TRECHO
Esse ser hibrido de cientista e monstro em que vamos nos tornando é o resultado da compulsão do homem por querer superar as gerações anteriores e quiçá o próprio Deus.
 
Estamos transformando a nós mesmos e a outras pessoas em uma verdadeira miscelânea de crenças e ideologias compostas de retalhos  das mais distintas filosofias e vertentes do comportamento humano.
 
O  ser "politicamente correto" vai agregando em si valores desconexos entre si e envolvendo-se no contraditório para estar bem com gregos e troianos.
 
É preciso lembrar que não estamos diariamente no 'Dia das Bruxas" ou no Carnaval...as máscaras e fantasias não podem ocupar o lugar de nossas faces e vestimen- tas.
 
Precisamos repensar se vale a pena retalharmos a nós mesmos e agregar aos nossos corpos , pedaços de outrem.
Não pretendo aqui fazer uma pregação apostólica mas é realmente necessário que reciclemos nossos valores, é preciso que resgatemos o que ainda pode ser resgatado ao invés de inventar novos rumos a cada dia.
 
Sem falso puritanismo, fico observando as pessoas falando sobre a escalada da violência, da criminalidade, da prostituição infantil, das drogas, da baixa qualidade da educação em nosso país, dos probelmas com o sistema de saúde sobrecarregado, da corrupção e da impunidade.
 
Tudo isso é verdade mas não vejo ninguém falar sobre a lascidão da moralidade, ou seja, vejo todos falarem dos sintomas mas ninguém , ou apenas alguns poucos, falam sobre a doença em si.
 
A frouxidão moral , se bem analisarmos, está no cerne de todos esses problemas, a licensiosidade em todos os sentidos está ligada ao quadro pré-apocaliptico que vemos no dia a dia.
 
Quando o homem perde o respeito por Deus, chamem-no pelo nome que for, não pode respeitar ao homem.

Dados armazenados
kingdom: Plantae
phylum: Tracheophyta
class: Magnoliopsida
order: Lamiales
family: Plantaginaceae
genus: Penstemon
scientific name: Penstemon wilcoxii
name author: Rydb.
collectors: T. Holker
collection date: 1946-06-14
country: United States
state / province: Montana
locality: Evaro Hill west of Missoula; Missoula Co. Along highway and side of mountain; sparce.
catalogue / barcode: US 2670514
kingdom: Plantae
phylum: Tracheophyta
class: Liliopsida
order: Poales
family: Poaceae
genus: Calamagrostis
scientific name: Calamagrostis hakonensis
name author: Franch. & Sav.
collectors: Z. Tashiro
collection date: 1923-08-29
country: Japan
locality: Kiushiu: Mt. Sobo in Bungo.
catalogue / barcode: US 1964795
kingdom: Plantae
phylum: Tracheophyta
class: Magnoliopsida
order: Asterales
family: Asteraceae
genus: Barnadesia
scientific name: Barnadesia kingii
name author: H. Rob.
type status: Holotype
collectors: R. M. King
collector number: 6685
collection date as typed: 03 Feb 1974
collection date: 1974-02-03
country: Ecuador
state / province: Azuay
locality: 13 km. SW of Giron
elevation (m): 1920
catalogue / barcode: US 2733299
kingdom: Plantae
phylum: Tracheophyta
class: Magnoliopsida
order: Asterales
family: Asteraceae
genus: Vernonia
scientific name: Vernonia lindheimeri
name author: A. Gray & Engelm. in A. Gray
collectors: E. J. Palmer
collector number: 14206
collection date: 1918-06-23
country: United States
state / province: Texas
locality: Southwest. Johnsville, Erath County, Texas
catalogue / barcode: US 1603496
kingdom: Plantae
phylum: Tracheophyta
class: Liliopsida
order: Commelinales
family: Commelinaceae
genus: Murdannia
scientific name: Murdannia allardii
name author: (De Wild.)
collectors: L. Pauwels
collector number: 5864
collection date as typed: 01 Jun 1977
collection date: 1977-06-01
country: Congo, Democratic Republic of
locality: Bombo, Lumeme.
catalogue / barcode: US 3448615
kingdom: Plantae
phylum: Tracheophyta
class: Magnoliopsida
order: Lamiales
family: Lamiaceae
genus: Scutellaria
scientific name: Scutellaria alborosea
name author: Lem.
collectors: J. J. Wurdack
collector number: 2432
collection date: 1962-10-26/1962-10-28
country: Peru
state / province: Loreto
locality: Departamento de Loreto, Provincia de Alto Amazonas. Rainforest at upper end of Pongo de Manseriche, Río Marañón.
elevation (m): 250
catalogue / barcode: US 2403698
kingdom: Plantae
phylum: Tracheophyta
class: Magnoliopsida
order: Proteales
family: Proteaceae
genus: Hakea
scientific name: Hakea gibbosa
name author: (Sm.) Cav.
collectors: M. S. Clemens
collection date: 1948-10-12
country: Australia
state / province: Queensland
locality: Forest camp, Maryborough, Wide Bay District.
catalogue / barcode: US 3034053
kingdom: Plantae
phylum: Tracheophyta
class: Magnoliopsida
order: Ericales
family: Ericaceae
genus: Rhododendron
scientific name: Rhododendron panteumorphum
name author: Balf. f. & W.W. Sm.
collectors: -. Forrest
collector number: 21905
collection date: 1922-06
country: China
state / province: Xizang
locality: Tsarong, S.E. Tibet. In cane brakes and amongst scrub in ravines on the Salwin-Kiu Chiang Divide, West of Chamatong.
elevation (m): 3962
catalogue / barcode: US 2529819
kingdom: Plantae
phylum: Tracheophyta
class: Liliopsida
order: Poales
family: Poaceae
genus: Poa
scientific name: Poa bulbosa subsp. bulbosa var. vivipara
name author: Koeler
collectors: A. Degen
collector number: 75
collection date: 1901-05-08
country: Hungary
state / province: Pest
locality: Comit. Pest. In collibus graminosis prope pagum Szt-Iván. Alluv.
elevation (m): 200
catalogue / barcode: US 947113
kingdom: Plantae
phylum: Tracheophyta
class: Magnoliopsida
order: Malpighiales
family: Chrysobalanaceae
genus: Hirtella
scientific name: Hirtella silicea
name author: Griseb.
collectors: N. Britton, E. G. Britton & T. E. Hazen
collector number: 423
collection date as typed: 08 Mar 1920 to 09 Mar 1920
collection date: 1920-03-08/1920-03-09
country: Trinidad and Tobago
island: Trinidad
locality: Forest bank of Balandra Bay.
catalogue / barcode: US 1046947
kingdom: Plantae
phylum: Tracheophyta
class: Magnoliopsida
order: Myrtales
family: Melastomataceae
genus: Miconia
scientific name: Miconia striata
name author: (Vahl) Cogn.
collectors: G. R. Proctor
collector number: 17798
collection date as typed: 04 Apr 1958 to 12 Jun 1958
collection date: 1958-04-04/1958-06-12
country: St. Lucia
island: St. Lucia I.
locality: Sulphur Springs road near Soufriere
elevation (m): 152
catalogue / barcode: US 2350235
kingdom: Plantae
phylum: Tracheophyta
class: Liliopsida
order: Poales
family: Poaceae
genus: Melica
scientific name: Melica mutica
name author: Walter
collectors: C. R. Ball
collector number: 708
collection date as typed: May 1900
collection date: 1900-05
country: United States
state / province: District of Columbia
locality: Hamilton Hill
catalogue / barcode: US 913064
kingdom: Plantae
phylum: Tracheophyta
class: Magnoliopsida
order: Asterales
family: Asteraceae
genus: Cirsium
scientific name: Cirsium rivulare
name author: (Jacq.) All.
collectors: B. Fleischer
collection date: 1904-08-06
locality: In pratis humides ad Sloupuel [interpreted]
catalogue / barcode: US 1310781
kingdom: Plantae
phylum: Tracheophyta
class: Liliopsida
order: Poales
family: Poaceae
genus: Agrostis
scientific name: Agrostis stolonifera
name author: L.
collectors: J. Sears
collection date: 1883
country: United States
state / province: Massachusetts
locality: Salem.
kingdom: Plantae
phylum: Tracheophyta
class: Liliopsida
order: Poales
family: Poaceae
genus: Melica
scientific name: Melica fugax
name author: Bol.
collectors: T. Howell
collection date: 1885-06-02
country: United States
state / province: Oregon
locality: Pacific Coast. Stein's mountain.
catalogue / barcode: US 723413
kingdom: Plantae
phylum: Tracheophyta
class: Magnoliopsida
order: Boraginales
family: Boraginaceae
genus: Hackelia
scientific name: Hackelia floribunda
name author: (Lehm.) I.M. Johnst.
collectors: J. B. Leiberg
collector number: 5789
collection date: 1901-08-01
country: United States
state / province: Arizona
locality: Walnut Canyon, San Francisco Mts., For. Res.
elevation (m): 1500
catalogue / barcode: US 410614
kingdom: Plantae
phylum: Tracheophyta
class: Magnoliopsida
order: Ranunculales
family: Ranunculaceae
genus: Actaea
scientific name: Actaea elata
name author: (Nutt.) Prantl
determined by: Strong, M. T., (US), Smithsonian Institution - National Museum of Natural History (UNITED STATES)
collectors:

ITEM DE AÇÃO
Retome o trecho sobre a frouxidão moral e continue a escrevê-lo a partir da última frase apresentada.

RESULTADO DO EXERCÍCIO
Quando os laços familiares viram coisa fora de moda, caretice ou o nome que lhe queiram dar, não se pode estranhar que as drogas, a violência, a doença, a criminalidade, a baixa-estima e a falta de educação ( em todos os sentidos) proliferem como animais nocivos ( qual ratos e baratas ) por falta de inimigos naturais que os controlem.
 
Quando o homem começa a levar a sério demais a crença no antropocentrismo, considerando-se o centro do universo e negando que exista algo acima dele, imerge num rio de águas profundas para o qual não está preparado para nadar e quando se dá conta, jaz atolado em um lodaçal que o impede de vir à tona e respirar.
 
Os antigos diziam que quanto mais se abaixa mais a bunda aparece...quanto mais rebaixamos os nossos valores e padrões mais ficamos expostos às vicissitudes
e tragédias da vida.
 
Sei que há quem considere o que estou dizendo um monte de asneiras, não importa, cada um tem direito á sua própria opinião e ao seu livre-arbítrio. O que as pessoas costumam esquecer é que o livre-arbítrio nos dá o direito de escolher o que fazer, mas não nos exime da responsabilidade por nossos atos nem das consequências do mesmo.
 
Quando crianças nossos pais sempre nos alertam sobre...não ponha a mão no fogo que você se queima, mas em dado momento lá vamos nós e metemos a mão em algo quente...só então passamos da idéia abstrata para o conhecimento concreto...
 
Não creio que seja por caso que as sociedades onde os valores morais são mais preservados são aquelas em que o desenvolvimento atinge todos os seus integrantes, são aquelas onde há menos pobreza, onde há menos criminalidade, menos doenças, melhor educação...
Já as sociedades onde os valores morais inexistem para a maioria da população o quadro é devastador.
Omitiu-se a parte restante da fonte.